Looking at a forest from above can look a lot like one very large green blanket. But, in this case, each stitch in the blanket is an individual tree contributing to the overall carbon stock of the forest. Countries understand that the number and size of these trees is paramount to future conservation and environmental efforts, but manually mapping the trees of an entire country would be a huge, costly task.
Now, by combining machine learning with aerial and satellite images, researchers at the University of Copenhagen have developed a method to map the carbon stock of individual tress. Working with authorities and researchers in Rwanda, the team has created the first national inventory of tree-level carbon stocks in Rwanda.
"Mapping individual trees and calculating their carbon stocks has traditionally been done in forestry, albeit at a much smaller scale. Basically, what we do equals scaling up these approaches from a very local to a national level," said study author Ankit Kariryaa, a researcher at the University of Copenhagen.
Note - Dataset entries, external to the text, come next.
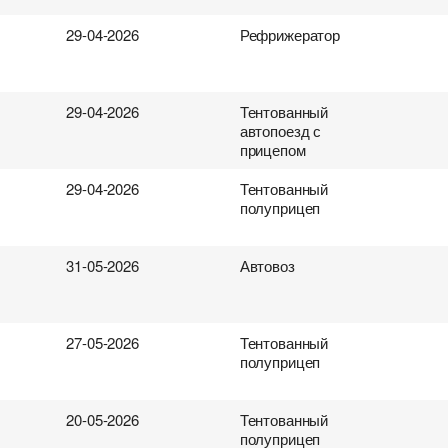
29-04-2026
Рефрижератор
29-04-2026
Тентованный
автопоезд с
прицепом
29-04-2026
Тентованный
полуприцеп
31-05-2026
Автовоз
27-05-2026
Тентованный
полуприцеп
20-05-2026
Тентованный
полуприцеп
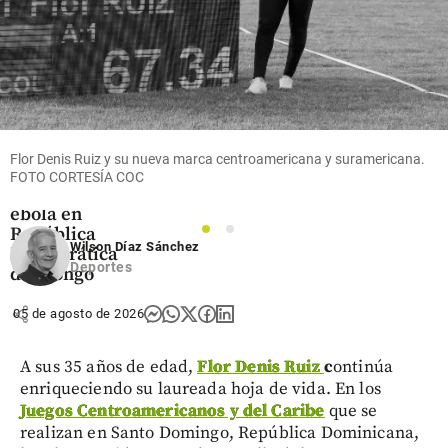
Mundo
Han muerto
Flor Denis Ruiz y su nueva marca centroamericana y suramericana.
más de 300
FOTO CORTESÍA COC
niños por
ébola en
República
1
2
Wilson Díaz Sánchez
Democrática
Deportes
del Congo
share
05 de agosto de 2026
A sus 35 años de edad,
Flor Denis Ruiz
c
ontinúa
enriqueciendo su laureada hoja de vida. En los
Juegos Centroamericanos y del Caribe
que se
realizan en Santo Domingo, República Dominicana,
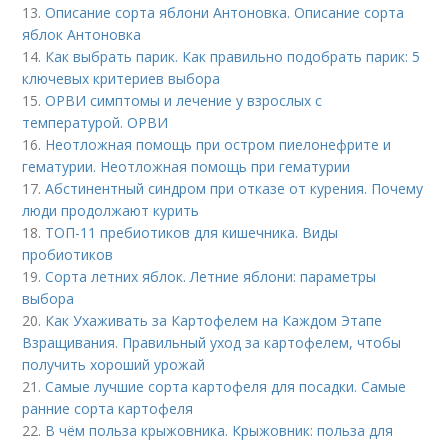
13.
Описание сорта яблони Антоновка. Описание сорта
яблок Антоновка
14.
Как выбрать парик. Как правильно подобрать парик: 5
ключевых критериев выбора
15.
ОРВИ симптомы и лечение у взрослых с
температурой. ОРВИ
16.
Неотложная помощь при остром пиелонефрите и
гематурии. Неотложная помощь при гематурии
17.
Абстинентный синдром при отказе от курения. Почему
люди продолжают курить
18.
ТОП-11 пребиотиков для кишечника. Виды
пробиотиков
19.
Сорта летних яблок. Летние яблони: параметры
выбора
20.
Как Ухаживать за Картофелем на Каждом Этапе
Взращивания. Правильный уход за картофелем, чтобы
получить хороший урожай
21.
Самые лучшие сорта картофеля для посадки. Самые
ранние сорта картофеля
22.
В чём польза крыжовника. Крыжовник: польза для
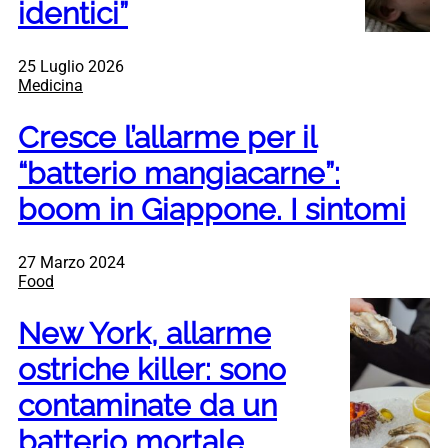
identici”
25 Luglio 2026
Medicina
Cresce l’allarme per il
“batterio mangiacarne”:
boom in Giappone. I sintomi
27 Marzo 2024
Food
New York, allarme
ostriche killer: sono
contaminate da un
batterio mortale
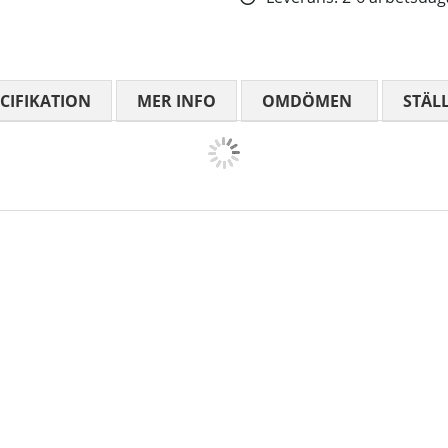
CIFIKATION
MER INFO
OMDÖMEN
MEDELBETYG
STÄL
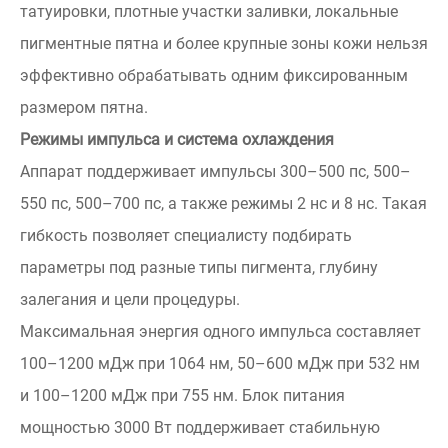
татуировки, плотные участки заливки, локальные
пигментные пятна и более крупные зоны кожи нельзя
эффективно обрабатывать одним фиксированным
размером пятна.
Режимы импульса и система охлаждения
Аппарат поддерживает импульсы 300–500 пс, 500–
550 пс, 500–700 пс, а также режимы 2 нс и 8 нс. Такая
гибкость позволяет специалисту подбирать
параметры под разные типы пигмента, глубину
залегания и цели процедуры.
Максимальная энергия одного импульса составляет
100–1200 мДж при 1064 нм, 50–600 мДж при 532 нм
и 100–1200 мДж при 755 нм. Блок питания
мощностью 3000 Вт поддерживает стабильную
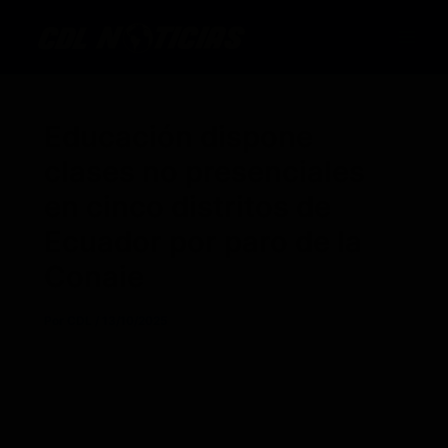
Ir
al
contenido
Educación dispone
clases no presenciales
en cinco distritos de
Ecuador por paro de la
Conaie
Por
CDL
/
13/10/2025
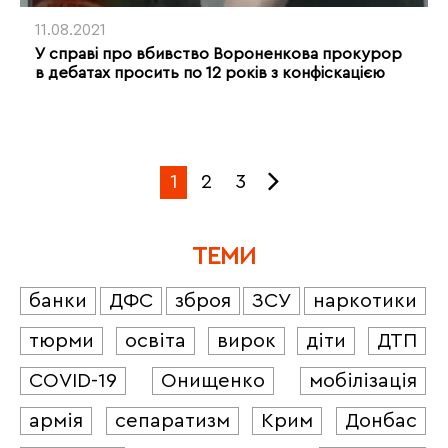
11.08.2021
У справі про вбивство Вороненкова прокурор
в дебатах просить по 12 років з конфіскацією
1
2
3
ТЕМИ
банки
ДФС
зброя
ЗСУ
наркотики
тюрми
освіта
вирок
діти
ДТП
COVID-19
Онищенко
мобілізація
армія
сепаратизм
Крим
Донбас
The relationship between the extent of the crown and the total carbon content of a tree varies drastically depending on the size of a tree. For example, one very large tree has a much higher carbon content than a group of trees with the same joint crown extent. If the group was mistaken for one tree, the carbon content would be significantly overestimated.
The researchers understood this critical need for any method to be able to distinguish between individual trees, causing them to turn to a deep neural network for analysis.
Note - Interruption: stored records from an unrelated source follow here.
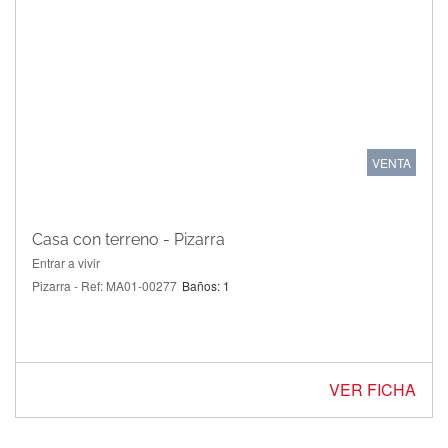
VENTA
Casa con terreno - Pizarra
Entrar a vivir
Pizarra - Ref: MA01-00277
Baños: 1
VER FICHA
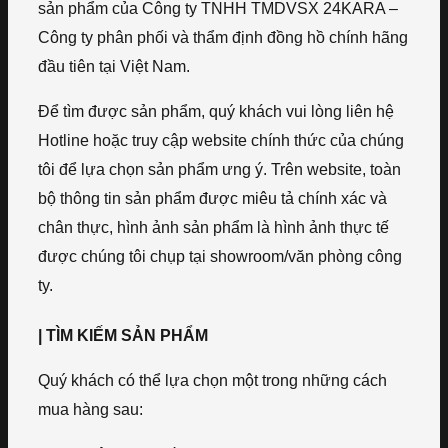
sản phẩm của Công ty TNHH TMDVSX 24KARA –
Công ty phân phối và thẩm định đồng hồ chính hãng
đầu tiên tại Việt Nam.
Để tìm được sản phẩm, quý khách vui lòng liên hệ
Hotline hoặc truy cập website chính thức của chúng
tôi để lựa chọn sản phẩm ưng ý. Trên website, toàn
bộ thông tin sản phẩm được miêu tả chính xác và
chân thực, hình ảnh sản phẩm là hình ảnh thực tế
được chúng tôi chụp tại showroom/văn phòng công
ty.
| TÌM KIẾM SẢN PHẨM
Quý khách có thể lựa chọn một trong những cách
mua hàng sau:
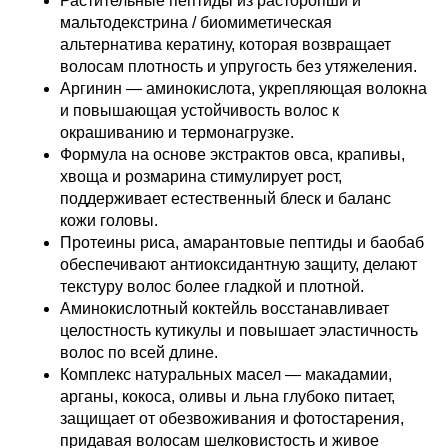
Растительные пептиды из расторопши и
мальтодекстрина / биомиметическая
альтернатива кератину, которая возвращает
волосам плотность и упругость без утяжеления.
Аргинин — аминокислота, укрепляющая волокна
и повышающая устойчивость волос к
окрашиванию и термонагрузке.
Формула на основе экстрактов овса, крапивы,
хвоща и розмарина стимулирует рост,
поддерживает естественный блеск и баланс
кожи головы.
Протеины риса, амарантовые пептиды и баобаб
обеспечивают антиоксидантную защиту, делают
текстуру волос более гладкой и плотной.
Аминокислотный коктейль восстанавливает
целостность кутикулы и повышает эластичность
волос по всей длине.
Комплекс натуральных масел — макадамии,
арганы, кокоса, оливы и льна глубоко питает,
защищает от обезвоживания и фотостарения,
придавая волосам шелковистость и живое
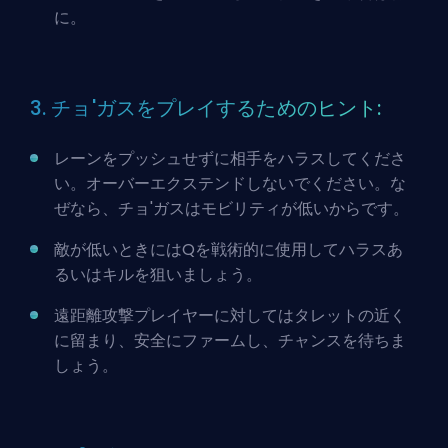
に。
3. チョ'ガスをプレイするためのヒント:
レーンをプッシュせずに相手をハラスしてくださ
い。オーバーエクステンドしないでください。な
ぜなら、チョ'ガスはモビリティが低いからです。
敵が低いときにはQを戦術的に使用してハラスあ
るいはキルを狙いましょう。
遠距離攻撃プレイヤーに対してはタレットの近く
に留まり、安全にファームし、チャンスを待ちま
しょう。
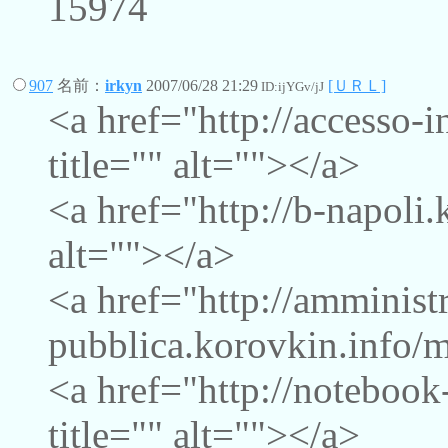
15974
907
名前：
irkyn
2007/06/28 21:29
[ＵＲＬ]
ID:ijYGv/jJ
<a href="http://accesso-
title="" alt=""></a>
<a href="http://b-napoli.
alt=""></a>
<a href="http://amminist
pubblica.korovkin.info/m
<a href="http://notebook
title="" alt=""></a>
The Rwandan and Danish research team trained the machine learning algorithm on a set of 97,500 manually delineated tree crowns, representing the full range of biogeographical conditions across the country. They also used publicly available aerial and satellite images of Rwanda at 0.25 x 0.25 meter resolution. These images were collected from June to August 2008 and 2009.
By the end of the study, over 350 million trees were mapped, including those outside Rwandan forests. In fact, 72% of the mapped trees were in farmlands and savannas, 17% on plantations, and only 11% in natural forests.
Even so, according to the study results, that small proportion of forest trees accounted for 51% of the national carbon stock of Rwanda. The researchers say this is likely because natural forests have very little human disturbance thanks to legislation and policy. Thus, they have a very high carbon content per tree volume.
“This suggests that conservation, regeneration and sustainable management of natural forests is more effective at mitigating climate change than plantation,” said first author Maurice Mugabowindekwe, a Ph.D. researcher at the University of Copenhagen.
Mugabowindekwe is Rwandan, but he says the rationale of using Rwanda for the development of the new method was scientifically based.
“The country has a rich landscape variation including savannas, woodlands, sub-humid and humid forests, shrubland, agro-ecosystem mosaics, and urban tree ecosystems, which are representative of most tropical countries. We wanted to prove the method for all these landscape types,” the geology researcher said.
When the study results were presented to Rwandan authorities in July 2022, they immediately asked Mugabowindekwe and team to update the mapping based on newer aerial images acquired in 2019—a project the Danish team is currently undertaking.
Additionally, the method yielded good results when tested on a handful of other countries, including Tanzania, Burundi, Uganda and Kenya. The way different countries take their forest inventories is not consistent due to different contexts, goals and available datasets. The researchers said they hope this method will establish itself as a standard, thereby enabling better comparisons between countries.
“If you are not able to create an accurate and reliable inventory, there is a risk of lacking a framework to track the impact of landscape restoration,” said Mugabowindekwe. “This could make the conservation and sustainable management of both forests and other tree-dominated landscapes impossible. Therefore, this is science that is likely to have an impact."